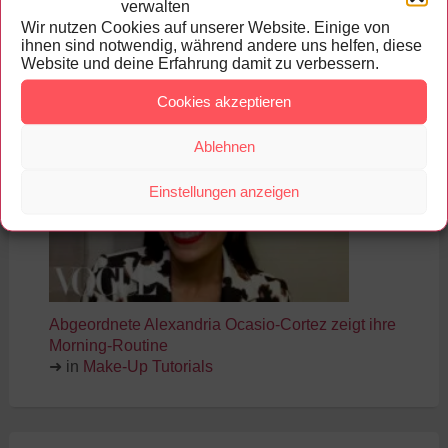
verwalten
Wir nutzen Cookies auf unserer Website. Einige von
ihnen sind notwendig, während andere uns helfen, diese
Make-Up Tutorials, Reviews und
Website und deine Erfahrung damit zu verbessern.
News
Cookies akzeptieren
US-
Ablehnen
Einstellungen anzeigen
Abgeordnete Alexandria Ocasio-Cortez zeigt ihre
Morning-Routine
➜ in
Make-Up Tutorials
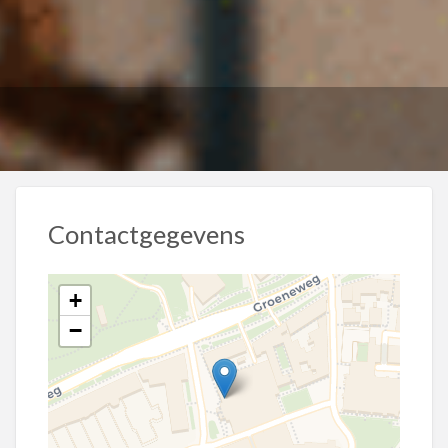
Contactgegevens
+
−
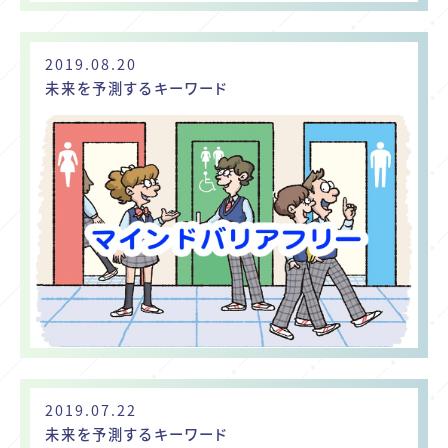
2019.08.20
未来を予測するキーワード
2019.07.22
未来を予測するキーワード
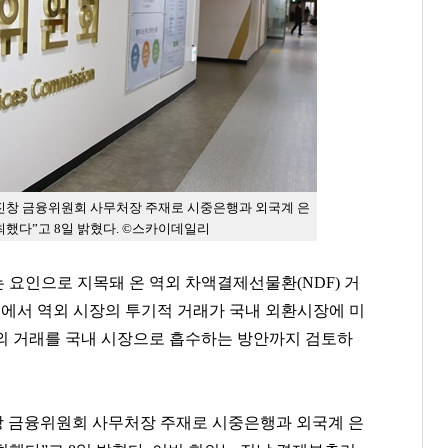
진창 금융위원회 사무처장 주재로 시중은행과 외국계 은
최했다”고 8일 밝혔다. ©스카이데일리
요인으로 지목돼 온 역외 차액결제선물환(NDF) 거
속에서 역외 시장의 투기적 거래가 국내 외환시장에 미
외 거래를 국내 시장으로 흡수하는 방안까지 검토하
 금융위원회 사무처장 주재로 시중은행과 외국계 은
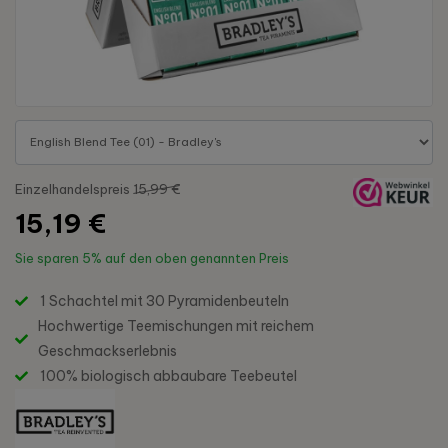
Einzelhandelspreis
15,99 €
15,19 €
Sie sparen
5%
auf den oben genannten Preis
1 Schachtel mit 30 Pyramidenbeuteln
Hochwertige Teemischungen mit reichem
Geschmackserlebnis
100% biologisch abbaubare Teebeutel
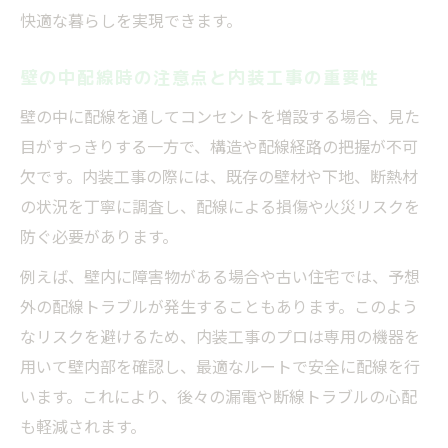
快適な暮らしを実現できます。
壁の中配線時の注意点と内装工事の重要性
壁の中に配線を通してコンセントを増設する場合、見た
目がすっきりする一方で、構造や配線経路の把握が不可
欠です。内装工事の際には、既存の壁材や下地、断熱材
の状況を丁寧に調査し、配線による損傷や火災リスクを
防ぐ必要があります。
例えば、壁内に障害物がある場合や古い住宅では、予想
外の配線トラブルが発生することもあります。このよう
なリスクを避けるため、内装工事のプロは専用の機器を
用いて壁内部を確認し、最適なルートで安全に配線を行
います。これにより、後々の漏電や断線トラブルの心配
も軽減されます。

**Directive:**
Reproduce all lines from the records above that include the word "시중은행과".

**Exercise output:**
진창 금융위원회 사무처장 주재로 시중은행과 외국계 은
 금융위원회 사무처장 주재로 시중은행과 외국계 은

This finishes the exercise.